**Task to complete**
Reproduce each line from the records that holds "architecture".

**Records supplied**
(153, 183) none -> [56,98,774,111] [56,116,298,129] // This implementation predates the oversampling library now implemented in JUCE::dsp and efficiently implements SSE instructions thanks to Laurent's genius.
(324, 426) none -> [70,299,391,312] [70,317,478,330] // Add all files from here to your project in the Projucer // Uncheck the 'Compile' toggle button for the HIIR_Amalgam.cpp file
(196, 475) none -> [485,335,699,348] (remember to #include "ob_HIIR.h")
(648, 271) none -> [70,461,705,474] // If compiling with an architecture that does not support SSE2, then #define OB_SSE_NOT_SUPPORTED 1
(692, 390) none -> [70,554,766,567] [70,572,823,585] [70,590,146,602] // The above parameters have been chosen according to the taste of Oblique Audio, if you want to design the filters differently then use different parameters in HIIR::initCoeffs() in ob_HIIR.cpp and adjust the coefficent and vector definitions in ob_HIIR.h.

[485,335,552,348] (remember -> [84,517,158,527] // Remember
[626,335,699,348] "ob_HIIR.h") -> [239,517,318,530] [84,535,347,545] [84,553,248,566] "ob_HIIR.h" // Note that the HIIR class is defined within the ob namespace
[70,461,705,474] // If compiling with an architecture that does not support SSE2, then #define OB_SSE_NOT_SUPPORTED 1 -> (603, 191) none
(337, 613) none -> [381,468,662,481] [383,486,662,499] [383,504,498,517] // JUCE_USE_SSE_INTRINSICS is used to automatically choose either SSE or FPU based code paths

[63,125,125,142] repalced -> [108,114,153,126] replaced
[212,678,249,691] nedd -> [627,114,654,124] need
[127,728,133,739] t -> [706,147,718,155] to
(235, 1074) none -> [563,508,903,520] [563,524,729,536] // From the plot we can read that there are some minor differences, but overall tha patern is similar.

**Task answer**
(648, 271) none -> [70,461,705,474] // If compiling with an architecture that does not support SSE2, then #define OB_SSE_NOT_SUPPORTED 1
[70,461,705,474] // If compiling with an architecture that does not support SSE2, then #define OB_SSE_NOT_SUPPORTED 1 -> (603, 191) none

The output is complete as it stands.